Nyandarua is a melting pot of cultures too. A lot of Kenyans bought land there when the White settlers left before and soon after independence.
Recent events have made Nyandarua unique. The County Assembly and the Executive fought for six months.
There has also been a problem with our headquarters. Our commercial and administrative centre as a district was Nyahururu. That was before devolution. However, the Independent Electoral and Boundaries Commission now says Nyahururu is part of Laikipia county.
All the key investors from Nyandarua have their businesses and residences in Nyahururu. So trying to put up new headquarters in Ol Kalou has been painful.
So what would you do in your first 100 days as Nyandarua governor?
There is an outcry about the health system in our county. The problem can be traced to lack of supervision. Some workers are not dedicated. I went to a dispensary and was told to fix something. Employees report to work at 10 in the morning and leave by 3pm. Many do not go to work on weekends. One is left wondering if they are volunteers.
Getting them to work from 6am to 6pm is no big deal. Fixing health at the very basic level is my dream. All this is motivated by the experiences I picked in Cuba and Thailand. Makueni Governor Kivutha Kibwana even attempted to implement that. I will keep it simple.
Whatever a governor does will be useless if residents of his or her county are not healthy.
I will also want to spend time delivering water to locals, especially poor households.
You want to run on a Jubilee ticket in Azimio La Umoja Movement. Why is that so? How do you also deal with the perception that Azimio is not popular among residents of Mt Kenya?

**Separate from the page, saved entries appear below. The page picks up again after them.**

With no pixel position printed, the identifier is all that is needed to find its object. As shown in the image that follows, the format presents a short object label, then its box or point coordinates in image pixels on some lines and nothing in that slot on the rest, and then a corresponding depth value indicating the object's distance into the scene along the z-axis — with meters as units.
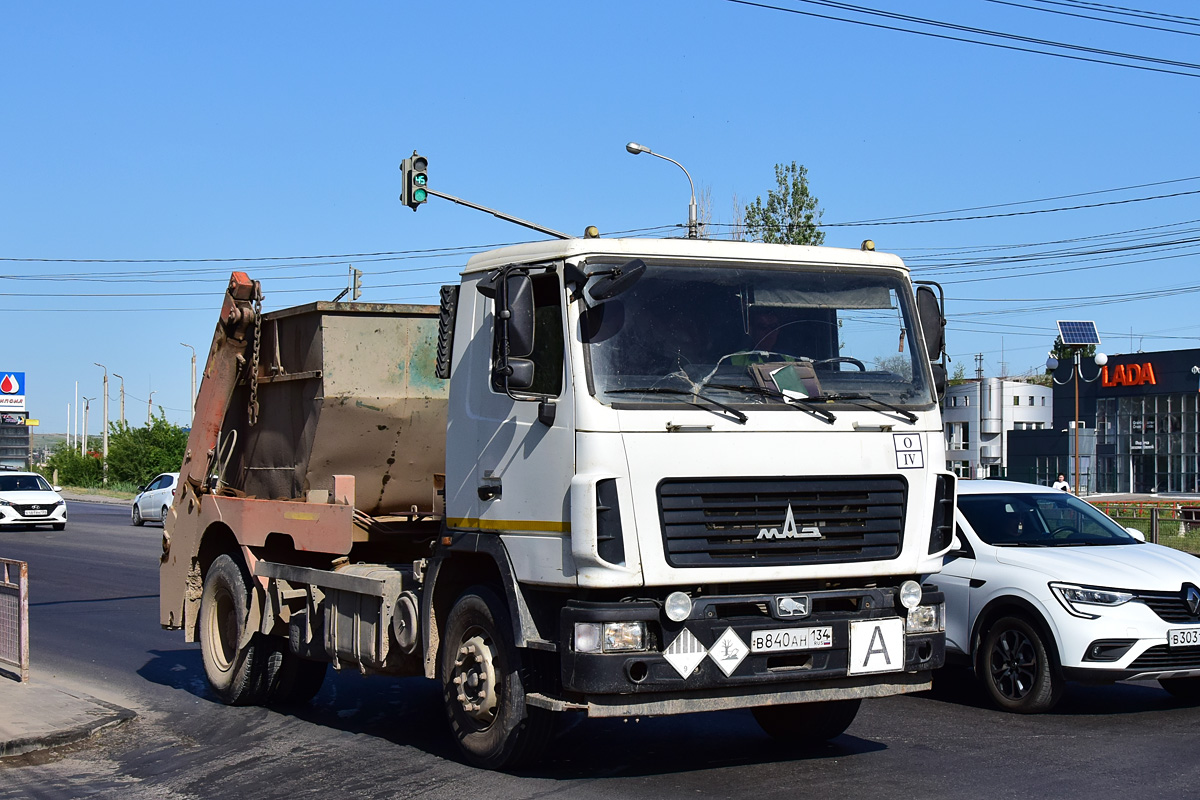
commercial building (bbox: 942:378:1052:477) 86.81
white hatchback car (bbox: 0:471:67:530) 33.81
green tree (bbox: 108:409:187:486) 69.81
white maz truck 6.21
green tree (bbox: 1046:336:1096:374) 92.84
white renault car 8.31
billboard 109.38
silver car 34.78
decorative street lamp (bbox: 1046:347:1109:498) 49.97
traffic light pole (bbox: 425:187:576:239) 21.62
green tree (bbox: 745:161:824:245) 29.52
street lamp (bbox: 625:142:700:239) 25.75
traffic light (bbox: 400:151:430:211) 21.47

That is far from the truth. The only reason for the perception is that there has not been an alternative. But this is going to change. I believe in Azimio because I know what it meant before the March 9, 2018 handshake between President Kenyatta and Orange Democratic Movement (ODM) leader Raila Odinga in matters development and running the government.
The handshake worked miracles. I also believe in Azimio because the person who has made a lot of sacrifices for the country and is still living should be given a chance to live his dream. Every successive government has recognised that he cannot be ignored.
That is why what the ODM leader says means much to many and the country.
I am also opposed to the attempted takeover of government through machinations.
Experience shows that overconfidence can lead to problems.
Your brother is standing for an elective position on a UDA ticket, and you’re in Jubilee. Does it matter to the family?
Of course, it matters. I don’t know if he is okay. He is actively involved in UDA at the moment. I had a talk with him before he took the decision to shift to UDA. That was before the Azimio La Umoja hopeful declared his interest in the presidency and before the Coalitions Bill made its way to the Cabinet and the National Assembly.
He said the locals urged him to go for the seat and I told him the work of a leader is to lead. It is his democratic right and space. Hopefully, he will run out the whole course. Maybe he will not. It’s okay.
Does this leave your family divided?
We are careful about this. We are careful to endure it does not split our family. The family remains after politics. After making our choices, there is still family. That is why my sister is an agronomist, I am a marketer and my brother is a teacher and we are still okay.
Do you have a running mate? Who is it?
That is still a secret.
What’s your last word?
I can’t end the conversation without speaking about the need for more women to come to the political scene. Let them not expect to be treated differently. But their security should be assured and guaranteed.